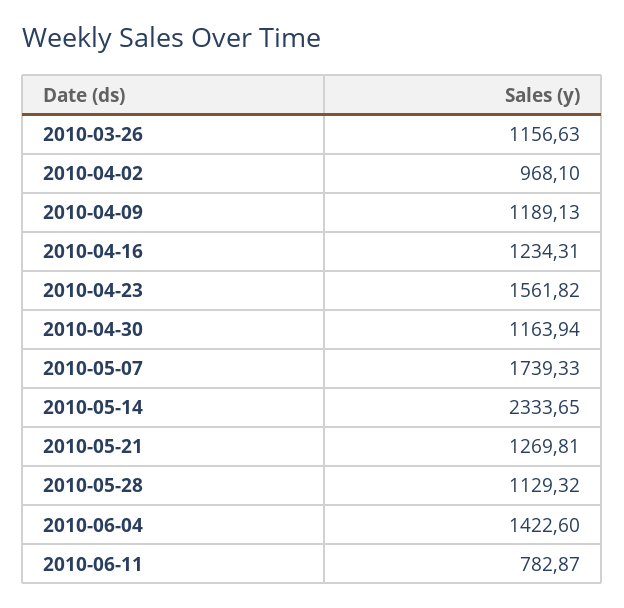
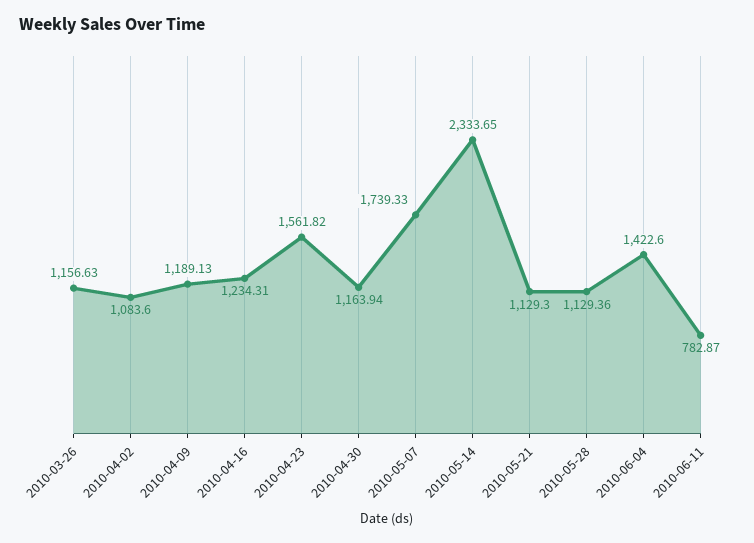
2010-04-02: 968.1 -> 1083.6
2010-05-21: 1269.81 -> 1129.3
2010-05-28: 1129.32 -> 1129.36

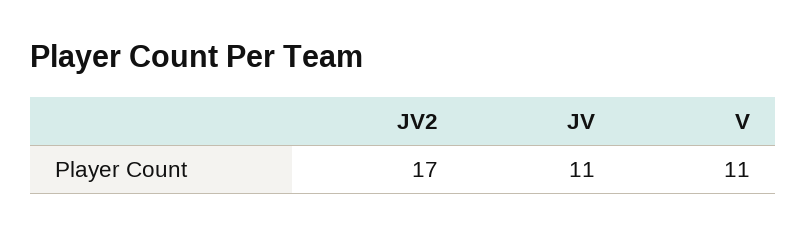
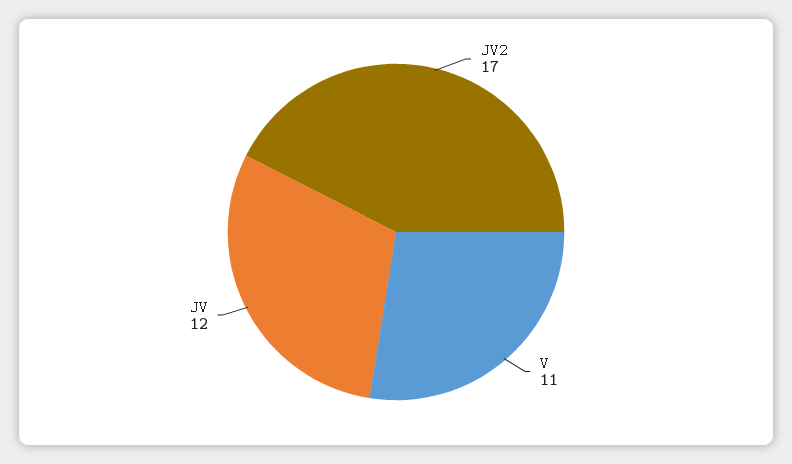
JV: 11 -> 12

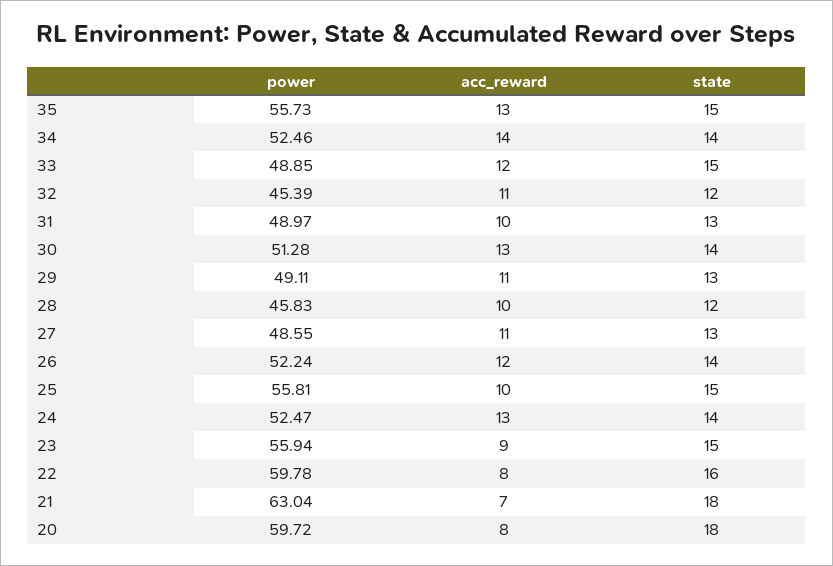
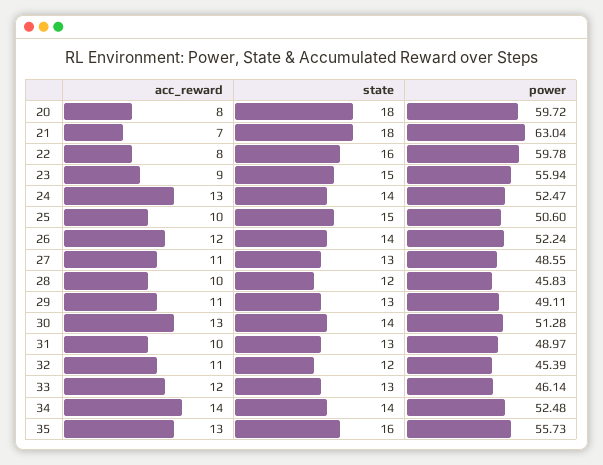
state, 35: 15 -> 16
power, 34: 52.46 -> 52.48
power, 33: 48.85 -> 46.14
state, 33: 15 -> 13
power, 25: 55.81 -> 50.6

*Your objective*.
When printing the entries, leave out the images and keep everything else exact.

*Response*.
2010-04-02: 968.1 -> 1083.6
2010-05-21: 1269.81 -> 1129.3
2010-05-28: 1129.32 -> 1129.36

JV: 11 -> 12

state, 35: 15 -> 16
power, 34: 52.46 -> 52.48
power, 33: 48.85 -> 46.14
state, 33: 15 -> 13
power, 25: 55.81 -> 50.6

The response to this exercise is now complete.